Bay Area Courage: “Build as Fast as People Move Here.”
It’s all set. I’m going to San Francisco to be part of a panel on housing. I’m not sure I will wear any flowers in my hair, but I will for sure be ready to tell stories about how things are going here is Seattle. And I am looking forward to learning from members of the San Francisco Bay Area Renters Federation, which has the best acronym ever, SFBARF. SFBARF is led by Sonja Trauss who you can watch in the featured video above courageously standing up for common sense and increasing housing supply. As she is taunted from the gallery behind (including about what she’s wearing) her, she makes the clarion statement we’ve made many times here. Build more housing. The meeting is about a plan for more development in West Oakland. She starts with a brilliant analogy; does the rain cause umbrellas, or do umbrellas cause the rain? (Traids starts at about 1:48:00. I’m working on an edit of the video)

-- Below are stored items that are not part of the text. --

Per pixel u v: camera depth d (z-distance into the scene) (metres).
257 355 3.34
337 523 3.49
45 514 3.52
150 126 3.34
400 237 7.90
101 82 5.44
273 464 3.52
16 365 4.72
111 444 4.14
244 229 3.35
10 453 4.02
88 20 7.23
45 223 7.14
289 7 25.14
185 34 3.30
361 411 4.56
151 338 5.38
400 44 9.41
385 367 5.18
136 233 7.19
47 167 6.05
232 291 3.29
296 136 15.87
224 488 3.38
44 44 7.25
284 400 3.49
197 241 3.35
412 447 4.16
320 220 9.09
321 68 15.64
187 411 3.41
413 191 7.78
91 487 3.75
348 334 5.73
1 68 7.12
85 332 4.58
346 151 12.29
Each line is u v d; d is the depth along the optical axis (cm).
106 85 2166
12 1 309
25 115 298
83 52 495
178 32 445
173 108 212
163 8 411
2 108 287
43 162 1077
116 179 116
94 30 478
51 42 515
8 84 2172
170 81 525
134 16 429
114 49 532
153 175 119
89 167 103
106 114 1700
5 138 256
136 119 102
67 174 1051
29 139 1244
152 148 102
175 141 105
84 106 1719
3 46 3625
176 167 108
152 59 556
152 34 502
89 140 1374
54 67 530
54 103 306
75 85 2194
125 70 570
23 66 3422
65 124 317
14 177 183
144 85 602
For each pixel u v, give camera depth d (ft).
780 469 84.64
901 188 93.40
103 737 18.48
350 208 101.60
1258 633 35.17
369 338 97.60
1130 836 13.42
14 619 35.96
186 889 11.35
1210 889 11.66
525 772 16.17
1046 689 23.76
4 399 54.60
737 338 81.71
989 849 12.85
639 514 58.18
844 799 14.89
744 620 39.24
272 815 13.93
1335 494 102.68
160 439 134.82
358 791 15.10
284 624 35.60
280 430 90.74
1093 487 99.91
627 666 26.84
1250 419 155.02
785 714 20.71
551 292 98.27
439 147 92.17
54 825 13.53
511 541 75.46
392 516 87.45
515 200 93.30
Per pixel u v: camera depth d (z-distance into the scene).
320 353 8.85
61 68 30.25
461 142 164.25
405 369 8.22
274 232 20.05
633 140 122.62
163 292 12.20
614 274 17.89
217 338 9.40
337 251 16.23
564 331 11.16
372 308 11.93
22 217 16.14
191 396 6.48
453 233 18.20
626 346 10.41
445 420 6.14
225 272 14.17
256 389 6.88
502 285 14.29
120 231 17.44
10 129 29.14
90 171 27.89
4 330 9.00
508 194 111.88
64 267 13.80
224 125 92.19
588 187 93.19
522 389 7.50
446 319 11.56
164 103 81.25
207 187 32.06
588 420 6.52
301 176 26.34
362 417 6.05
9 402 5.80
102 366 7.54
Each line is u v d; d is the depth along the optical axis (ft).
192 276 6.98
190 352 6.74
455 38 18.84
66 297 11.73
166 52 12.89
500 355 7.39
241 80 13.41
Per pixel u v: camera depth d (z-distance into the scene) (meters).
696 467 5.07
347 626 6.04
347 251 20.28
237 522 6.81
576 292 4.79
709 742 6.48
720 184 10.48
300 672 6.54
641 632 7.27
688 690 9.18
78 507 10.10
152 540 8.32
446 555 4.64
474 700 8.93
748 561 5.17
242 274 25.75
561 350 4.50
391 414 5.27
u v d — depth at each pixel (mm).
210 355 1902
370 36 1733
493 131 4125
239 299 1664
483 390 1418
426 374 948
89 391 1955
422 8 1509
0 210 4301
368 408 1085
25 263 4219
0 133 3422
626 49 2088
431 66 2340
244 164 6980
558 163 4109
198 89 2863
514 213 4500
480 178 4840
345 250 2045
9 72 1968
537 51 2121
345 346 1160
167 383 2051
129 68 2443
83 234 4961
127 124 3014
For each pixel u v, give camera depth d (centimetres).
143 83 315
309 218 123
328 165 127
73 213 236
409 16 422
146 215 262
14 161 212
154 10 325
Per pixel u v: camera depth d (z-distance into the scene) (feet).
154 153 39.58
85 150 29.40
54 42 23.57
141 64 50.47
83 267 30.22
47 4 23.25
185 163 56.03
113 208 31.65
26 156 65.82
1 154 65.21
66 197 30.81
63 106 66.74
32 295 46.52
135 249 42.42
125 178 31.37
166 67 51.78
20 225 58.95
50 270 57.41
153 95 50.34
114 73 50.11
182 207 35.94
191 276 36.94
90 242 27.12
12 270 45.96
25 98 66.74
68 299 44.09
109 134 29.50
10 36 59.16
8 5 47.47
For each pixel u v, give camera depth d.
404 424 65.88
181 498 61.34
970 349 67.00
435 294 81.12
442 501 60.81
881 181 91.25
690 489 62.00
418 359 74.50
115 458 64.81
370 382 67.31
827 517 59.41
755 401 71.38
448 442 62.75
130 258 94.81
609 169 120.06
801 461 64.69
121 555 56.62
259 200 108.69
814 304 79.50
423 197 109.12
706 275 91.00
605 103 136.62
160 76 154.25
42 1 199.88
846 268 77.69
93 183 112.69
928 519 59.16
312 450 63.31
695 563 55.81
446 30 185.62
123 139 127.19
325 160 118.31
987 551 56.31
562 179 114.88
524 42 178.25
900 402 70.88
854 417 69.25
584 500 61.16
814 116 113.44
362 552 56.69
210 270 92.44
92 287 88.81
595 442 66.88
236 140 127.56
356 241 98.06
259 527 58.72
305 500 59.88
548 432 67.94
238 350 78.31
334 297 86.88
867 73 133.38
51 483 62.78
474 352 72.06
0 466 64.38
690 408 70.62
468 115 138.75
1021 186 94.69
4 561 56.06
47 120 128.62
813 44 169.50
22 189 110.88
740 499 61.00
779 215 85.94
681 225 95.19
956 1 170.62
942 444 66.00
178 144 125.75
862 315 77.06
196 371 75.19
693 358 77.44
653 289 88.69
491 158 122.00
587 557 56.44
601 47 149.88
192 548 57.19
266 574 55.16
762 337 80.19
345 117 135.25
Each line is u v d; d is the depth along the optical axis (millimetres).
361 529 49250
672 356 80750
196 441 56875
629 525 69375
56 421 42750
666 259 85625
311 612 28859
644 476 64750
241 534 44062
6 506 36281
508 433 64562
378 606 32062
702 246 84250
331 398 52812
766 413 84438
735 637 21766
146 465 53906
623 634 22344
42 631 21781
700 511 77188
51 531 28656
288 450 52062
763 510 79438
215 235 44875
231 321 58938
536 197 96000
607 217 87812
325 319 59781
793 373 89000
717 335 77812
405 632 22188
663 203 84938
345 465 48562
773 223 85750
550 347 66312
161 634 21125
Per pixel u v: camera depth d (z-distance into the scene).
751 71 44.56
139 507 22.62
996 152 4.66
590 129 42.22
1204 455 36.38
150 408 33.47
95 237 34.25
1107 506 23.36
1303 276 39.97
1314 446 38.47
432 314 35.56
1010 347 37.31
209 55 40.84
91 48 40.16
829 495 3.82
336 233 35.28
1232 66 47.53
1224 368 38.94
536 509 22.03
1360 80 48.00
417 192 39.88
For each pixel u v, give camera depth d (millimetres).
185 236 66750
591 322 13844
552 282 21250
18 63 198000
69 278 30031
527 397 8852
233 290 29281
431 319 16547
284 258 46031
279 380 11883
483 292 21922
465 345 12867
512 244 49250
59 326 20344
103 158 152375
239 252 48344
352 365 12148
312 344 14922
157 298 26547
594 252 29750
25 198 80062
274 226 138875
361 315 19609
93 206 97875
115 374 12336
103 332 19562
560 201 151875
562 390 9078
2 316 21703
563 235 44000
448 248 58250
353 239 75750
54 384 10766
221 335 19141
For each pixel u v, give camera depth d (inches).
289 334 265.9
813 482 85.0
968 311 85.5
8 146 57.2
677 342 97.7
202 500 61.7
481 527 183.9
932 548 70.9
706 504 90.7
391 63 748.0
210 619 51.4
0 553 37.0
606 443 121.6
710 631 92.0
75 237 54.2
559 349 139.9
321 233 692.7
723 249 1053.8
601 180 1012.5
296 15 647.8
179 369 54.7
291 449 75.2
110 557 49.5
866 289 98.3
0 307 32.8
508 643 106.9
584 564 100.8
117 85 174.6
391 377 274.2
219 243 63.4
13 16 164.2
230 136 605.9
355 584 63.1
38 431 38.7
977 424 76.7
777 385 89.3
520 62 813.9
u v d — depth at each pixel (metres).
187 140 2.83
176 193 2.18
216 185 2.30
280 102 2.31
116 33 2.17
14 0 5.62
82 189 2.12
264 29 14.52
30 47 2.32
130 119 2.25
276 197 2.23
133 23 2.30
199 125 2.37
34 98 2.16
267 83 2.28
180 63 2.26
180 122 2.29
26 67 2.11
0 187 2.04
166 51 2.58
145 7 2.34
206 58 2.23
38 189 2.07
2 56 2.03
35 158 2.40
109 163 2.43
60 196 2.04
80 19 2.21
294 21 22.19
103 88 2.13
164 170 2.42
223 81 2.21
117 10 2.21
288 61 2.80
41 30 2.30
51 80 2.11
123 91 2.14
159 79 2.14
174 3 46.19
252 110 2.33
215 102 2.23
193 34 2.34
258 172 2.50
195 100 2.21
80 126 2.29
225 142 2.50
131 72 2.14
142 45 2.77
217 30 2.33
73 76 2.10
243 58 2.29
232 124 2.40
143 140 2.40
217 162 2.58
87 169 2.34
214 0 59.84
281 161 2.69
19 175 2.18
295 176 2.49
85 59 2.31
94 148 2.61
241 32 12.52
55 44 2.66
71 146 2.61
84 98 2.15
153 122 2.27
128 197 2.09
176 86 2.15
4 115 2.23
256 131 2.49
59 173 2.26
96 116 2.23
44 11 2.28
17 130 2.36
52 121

Do new houses cause rents to rise? [CROWD: Yes!] No! . . . We can look at an experiment. In San Francisco we effectively did not build. We have not been building to keep up with population. Have rents been steady in San Francisco. No! No, they have not, they have risen. So when you don’t build enough, it’s reasonable to expect rents to rise. People are going to move to West Oakland, because the Bay Area is a great place to live [Crowd: It was before you got here!] I don’t want to repeat San Francisco’s experiment here. I want to build as fast as people move here . . . then we’ll have enough housing for all of the people that move here . . . [CROWD: Affordable housing is what we need!] And we will have affordable housing if there is enough housing!
San Francisco now has the dubious distinction of being America’s most expensive city thanks to a spiral of outcry about rents, followed by supply killing regulation leading to higher prices, and more outcry. I called it the San Francisco Death Spiral, a ride our City Council seems determined to take.
Trauss is courageous, standing up against a wave of vitriol and bad economics. She does so with confidence, a sense of humor, and because it what she believes is right. The only thing I can compare Trauss’ political and principled performance is Margaret Thatcher pushing back on socialists in the House of Commons when she said, “You’d rather the poor be poorer, provided the rich were less rich!” a stunning rebuke of what often masquerades as progressive politics, that somehow what makes social justice is making sure nobody gets too far ahead of anyone else, regardless of how much better everyone is doing. But we know that if we build more as Trauss suggests we can avoid the “San Francisco experiment” that has lead to higher housing costs.
You can read more about Trauss and what she calls her “club of weirdos” in an article in the San Francisco Examiner. I am looking forward to meeting other weirdos from San Francisco and the Bay Area who are weird enough to believe that supply and demand applies to the housing economy.